Oder „Pippi Langstrumpf im ‚71er’-Wagen“: Astrid Lindgrens Tod habe die Erzählerin verunsichert. „Ihr Sterben verlief wie leichte Erdbeben, die schwereren vorausgehen oder sie verhindern: Ihre Freunde sagen, sie hätte, entkräftet, ihren Tod herbeigesehnt“. Aber Pippi Langstrumpf, die Pillen gegen das Erwachsenwerden nahm, ist längst in Wien eingetroffen und überholt spielend die schnellste und am meisten frequentierte Straßenbahn 71, die zum Zentralfriedhof führt. Und wurde nicht zum 80. Geburtstag der schwedischen Schriftstellerin in ihrem Lande die Lex Lindgren zum Schutze der Tiere erlassen? Die „unglaubwürdigen Reisen“ führen die Medizinstudentin Ilse Aichinger in die Wiener Anatomie, nach dem mährischen Zauchtl, in dem 1868 die Großmutter geboren wurde, unweit von Freiberg, dem Geburtsort Sigmund Freuds, und auf den Spuren des Urgroßvaters in den Kaukasus.

AUFGABEN:
[a] In welchem Jahr wurde laut Textauszug die Großmutter in Zauchtl geboren?
[b] Erkläre anhand des Textauszugs, welchen familiären Bezug die Reiseziele Zauchtl und Kaukasus jeweils haben.

ZEILENAUSZÜGE:
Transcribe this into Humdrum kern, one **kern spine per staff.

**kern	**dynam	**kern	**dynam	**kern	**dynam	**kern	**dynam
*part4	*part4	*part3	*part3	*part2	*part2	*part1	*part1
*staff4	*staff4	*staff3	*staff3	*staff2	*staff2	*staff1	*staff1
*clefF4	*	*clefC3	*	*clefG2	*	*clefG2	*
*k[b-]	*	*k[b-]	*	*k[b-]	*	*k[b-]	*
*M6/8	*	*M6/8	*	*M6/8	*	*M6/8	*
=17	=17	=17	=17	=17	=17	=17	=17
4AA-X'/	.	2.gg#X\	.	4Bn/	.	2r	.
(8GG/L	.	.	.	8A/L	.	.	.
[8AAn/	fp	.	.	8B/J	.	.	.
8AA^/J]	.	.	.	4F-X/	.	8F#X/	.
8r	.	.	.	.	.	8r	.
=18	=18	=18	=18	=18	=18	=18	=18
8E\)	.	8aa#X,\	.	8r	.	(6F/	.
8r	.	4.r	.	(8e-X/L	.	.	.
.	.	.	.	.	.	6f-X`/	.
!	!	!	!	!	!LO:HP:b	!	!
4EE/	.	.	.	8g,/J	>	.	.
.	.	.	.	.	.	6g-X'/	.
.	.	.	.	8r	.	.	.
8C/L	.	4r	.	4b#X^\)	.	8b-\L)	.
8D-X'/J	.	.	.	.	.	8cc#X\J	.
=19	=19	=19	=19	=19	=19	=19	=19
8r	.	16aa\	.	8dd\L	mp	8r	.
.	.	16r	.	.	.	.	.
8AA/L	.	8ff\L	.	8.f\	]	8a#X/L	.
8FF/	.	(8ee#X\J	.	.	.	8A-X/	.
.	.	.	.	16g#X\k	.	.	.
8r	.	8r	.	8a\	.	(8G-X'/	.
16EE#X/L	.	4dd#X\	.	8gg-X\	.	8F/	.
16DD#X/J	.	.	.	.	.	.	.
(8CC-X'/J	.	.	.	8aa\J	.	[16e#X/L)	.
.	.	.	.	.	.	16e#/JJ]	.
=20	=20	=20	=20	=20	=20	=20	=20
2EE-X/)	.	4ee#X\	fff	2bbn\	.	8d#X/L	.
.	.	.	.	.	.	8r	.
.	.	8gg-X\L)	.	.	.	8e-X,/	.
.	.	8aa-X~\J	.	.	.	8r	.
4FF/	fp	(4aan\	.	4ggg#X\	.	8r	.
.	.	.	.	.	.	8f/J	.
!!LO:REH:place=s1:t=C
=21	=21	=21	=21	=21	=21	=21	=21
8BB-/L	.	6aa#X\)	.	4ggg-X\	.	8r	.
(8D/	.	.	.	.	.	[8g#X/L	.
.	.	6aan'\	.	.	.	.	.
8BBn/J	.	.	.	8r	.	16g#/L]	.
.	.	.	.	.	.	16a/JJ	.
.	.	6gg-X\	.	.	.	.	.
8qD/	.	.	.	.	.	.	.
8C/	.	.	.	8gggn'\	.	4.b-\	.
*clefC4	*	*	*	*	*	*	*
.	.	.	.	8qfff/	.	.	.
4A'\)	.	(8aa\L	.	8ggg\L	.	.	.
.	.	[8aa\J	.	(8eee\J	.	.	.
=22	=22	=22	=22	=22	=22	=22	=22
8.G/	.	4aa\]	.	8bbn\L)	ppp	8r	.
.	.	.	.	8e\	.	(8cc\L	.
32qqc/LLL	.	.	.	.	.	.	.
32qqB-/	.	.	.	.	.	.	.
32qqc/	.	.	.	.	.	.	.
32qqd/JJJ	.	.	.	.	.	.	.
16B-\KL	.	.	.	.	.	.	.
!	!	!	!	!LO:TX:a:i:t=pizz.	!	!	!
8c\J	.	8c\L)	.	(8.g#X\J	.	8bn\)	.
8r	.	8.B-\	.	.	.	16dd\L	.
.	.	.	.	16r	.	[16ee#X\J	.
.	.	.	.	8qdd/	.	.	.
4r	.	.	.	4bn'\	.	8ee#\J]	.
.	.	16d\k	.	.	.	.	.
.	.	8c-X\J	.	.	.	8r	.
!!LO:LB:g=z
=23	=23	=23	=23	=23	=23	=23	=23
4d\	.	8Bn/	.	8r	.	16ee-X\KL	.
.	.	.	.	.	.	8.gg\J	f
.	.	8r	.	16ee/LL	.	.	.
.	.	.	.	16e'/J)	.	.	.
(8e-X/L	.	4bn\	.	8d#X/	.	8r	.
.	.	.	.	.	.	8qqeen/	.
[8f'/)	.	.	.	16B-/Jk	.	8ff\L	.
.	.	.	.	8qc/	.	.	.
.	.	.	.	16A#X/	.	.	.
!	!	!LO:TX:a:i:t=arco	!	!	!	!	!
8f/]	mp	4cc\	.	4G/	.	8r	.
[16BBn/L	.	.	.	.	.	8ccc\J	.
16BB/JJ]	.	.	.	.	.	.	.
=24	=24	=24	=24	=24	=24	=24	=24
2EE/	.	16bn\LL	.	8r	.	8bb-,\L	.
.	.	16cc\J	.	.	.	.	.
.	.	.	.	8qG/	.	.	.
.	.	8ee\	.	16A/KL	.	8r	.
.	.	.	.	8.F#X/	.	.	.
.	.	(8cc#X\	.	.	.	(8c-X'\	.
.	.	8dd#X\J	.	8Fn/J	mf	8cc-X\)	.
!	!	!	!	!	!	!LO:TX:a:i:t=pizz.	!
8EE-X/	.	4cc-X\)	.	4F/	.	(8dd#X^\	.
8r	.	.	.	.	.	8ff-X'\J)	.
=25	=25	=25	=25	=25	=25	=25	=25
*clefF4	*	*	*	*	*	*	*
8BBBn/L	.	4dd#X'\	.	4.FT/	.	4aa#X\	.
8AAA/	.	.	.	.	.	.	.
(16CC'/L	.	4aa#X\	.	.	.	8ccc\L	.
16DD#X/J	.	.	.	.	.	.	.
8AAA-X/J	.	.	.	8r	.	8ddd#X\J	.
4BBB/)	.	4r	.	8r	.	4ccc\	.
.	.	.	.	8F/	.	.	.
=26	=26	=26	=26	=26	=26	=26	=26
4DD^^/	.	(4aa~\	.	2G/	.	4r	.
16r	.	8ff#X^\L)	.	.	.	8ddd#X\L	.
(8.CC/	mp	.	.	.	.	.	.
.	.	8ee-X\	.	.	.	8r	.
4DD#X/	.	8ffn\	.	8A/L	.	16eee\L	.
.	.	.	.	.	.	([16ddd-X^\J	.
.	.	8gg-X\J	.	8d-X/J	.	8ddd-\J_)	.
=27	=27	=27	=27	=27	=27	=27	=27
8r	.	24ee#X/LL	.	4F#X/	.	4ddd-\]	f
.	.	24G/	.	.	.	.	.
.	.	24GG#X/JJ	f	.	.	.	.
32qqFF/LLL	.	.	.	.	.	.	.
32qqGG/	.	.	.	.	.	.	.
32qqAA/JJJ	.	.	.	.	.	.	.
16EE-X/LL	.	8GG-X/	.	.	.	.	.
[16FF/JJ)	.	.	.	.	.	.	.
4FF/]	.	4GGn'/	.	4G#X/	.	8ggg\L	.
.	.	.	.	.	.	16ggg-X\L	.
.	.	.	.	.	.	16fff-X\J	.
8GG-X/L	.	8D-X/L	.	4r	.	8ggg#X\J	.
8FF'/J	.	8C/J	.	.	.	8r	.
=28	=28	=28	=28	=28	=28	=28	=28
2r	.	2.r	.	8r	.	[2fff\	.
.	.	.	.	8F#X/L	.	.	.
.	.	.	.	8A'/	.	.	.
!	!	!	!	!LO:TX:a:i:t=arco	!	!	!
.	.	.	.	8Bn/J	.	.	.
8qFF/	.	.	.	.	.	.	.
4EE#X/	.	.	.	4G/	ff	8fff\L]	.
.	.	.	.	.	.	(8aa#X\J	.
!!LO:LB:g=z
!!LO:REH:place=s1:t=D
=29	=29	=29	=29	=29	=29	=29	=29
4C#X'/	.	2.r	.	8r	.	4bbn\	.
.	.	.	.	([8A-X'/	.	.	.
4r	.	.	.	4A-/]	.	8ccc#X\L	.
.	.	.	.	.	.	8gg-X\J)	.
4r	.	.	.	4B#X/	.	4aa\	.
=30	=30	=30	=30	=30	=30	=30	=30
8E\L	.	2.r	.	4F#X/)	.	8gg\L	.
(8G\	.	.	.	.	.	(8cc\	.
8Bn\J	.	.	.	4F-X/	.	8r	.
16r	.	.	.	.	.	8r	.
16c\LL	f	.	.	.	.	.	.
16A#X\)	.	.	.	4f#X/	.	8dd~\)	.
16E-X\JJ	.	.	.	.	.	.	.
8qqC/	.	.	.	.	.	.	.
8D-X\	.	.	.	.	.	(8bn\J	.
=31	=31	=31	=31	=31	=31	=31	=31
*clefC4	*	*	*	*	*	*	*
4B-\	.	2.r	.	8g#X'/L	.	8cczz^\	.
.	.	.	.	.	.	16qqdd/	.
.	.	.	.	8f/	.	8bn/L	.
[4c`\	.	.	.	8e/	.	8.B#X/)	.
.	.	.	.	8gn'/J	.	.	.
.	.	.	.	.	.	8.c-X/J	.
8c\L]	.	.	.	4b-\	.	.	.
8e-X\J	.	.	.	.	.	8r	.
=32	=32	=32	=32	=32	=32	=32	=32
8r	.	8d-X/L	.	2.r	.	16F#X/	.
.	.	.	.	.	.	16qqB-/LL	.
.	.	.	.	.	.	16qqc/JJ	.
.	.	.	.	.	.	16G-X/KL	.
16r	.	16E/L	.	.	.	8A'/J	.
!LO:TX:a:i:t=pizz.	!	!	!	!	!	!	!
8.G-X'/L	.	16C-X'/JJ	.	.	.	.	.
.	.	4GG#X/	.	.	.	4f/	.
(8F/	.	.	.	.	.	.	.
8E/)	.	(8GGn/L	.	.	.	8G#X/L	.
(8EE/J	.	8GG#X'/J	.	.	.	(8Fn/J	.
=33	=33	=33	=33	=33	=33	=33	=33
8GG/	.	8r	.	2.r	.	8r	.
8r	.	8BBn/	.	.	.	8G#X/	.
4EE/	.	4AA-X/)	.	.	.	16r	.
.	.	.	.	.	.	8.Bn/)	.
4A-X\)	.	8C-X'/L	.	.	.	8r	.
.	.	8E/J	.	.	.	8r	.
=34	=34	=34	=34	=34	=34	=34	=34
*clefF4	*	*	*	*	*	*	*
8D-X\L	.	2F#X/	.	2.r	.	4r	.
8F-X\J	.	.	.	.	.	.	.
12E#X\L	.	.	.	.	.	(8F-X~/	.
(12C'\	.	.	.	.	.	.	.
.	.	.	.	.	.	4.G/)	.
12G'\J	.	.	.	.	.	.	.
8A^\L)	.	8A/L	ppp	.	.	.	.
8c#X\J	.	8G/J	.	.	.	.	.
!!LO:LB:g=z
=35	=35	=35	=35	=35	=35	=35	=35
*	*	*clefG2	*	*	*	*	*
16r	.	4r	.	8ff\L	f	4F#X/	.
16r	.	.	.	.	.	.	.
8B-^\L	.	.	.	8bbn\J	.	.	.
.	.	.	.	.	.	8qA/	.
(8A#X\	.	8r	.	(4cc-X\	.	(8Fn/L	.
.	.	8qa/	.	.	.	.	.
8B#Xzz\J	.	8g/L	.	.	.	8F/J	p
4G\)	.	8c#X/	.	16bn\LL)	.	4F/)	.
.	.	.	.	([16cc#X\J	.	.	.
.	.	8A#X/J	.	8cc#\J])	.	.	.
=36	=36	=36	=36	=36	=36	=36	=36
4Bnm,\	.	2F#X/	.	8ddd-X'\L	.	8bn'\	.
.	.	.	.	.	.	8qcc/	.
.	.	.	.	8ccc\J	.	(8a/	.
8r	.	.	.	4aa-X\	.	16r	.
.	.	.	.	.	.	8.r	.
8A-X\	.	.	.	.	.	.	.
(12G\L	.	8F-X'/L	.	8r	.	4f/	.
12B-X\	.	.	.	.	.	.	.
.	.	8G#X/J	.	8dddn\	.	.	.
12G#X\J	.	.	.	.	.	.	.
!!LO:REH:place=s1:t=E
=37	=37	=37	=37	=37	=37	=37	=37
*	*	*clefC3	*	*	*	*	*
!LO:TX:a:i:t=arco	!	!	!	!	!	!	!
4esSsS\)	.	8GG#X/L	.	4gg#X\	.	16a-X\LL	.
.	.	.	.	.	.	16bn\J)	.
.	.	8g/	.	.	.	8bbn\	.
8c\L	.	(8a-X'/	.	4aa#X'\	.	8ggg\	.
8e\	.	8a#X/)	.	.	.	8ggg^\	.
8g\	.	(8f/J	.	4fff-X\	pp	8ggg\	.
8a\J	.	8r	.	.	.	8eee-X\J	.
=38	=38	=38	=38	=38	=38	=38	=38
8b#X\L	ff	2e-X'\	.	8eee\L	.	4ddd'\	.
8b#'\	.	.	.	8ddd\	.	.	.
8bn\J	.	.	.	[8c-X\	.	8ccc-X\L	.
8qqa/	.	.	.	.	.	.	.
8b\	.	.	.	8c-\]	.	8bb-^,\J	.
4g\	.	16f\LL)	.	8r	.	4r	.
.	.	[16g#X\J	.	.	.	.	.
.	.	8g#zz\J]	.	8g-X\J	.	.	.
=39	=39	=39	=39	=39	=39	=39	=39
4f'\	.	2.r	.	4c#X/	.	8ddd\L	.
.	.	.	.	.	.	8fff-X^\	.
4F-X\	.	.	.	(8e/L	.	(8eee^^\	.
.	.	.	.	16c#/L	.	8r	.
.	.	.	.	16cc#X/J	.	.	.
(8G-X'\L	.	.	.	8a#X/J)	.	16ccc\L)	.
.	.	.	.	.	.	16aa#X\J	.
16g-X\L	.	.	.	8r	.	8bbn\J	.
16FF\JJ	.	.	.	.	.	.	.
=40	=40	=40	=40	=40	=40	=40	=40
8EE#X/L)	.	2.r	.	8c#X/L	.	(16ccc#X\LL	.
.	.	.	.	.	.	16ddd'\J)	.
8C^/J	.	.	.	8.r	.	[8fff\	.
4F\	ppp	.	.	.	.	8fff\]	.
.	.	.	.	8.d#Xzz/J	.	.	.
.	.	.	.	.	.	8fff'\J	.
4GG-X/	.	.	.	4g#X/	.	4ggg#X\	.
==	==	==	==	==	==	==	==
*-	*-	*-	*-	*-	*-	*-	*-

LÖSUNGEN:
[a] 1868.

[b] In Zauchtl wurde 1868 die Großmutter geboren. In den Kaukasus führen die Reisen auf den Spuren des Urgroßvaters.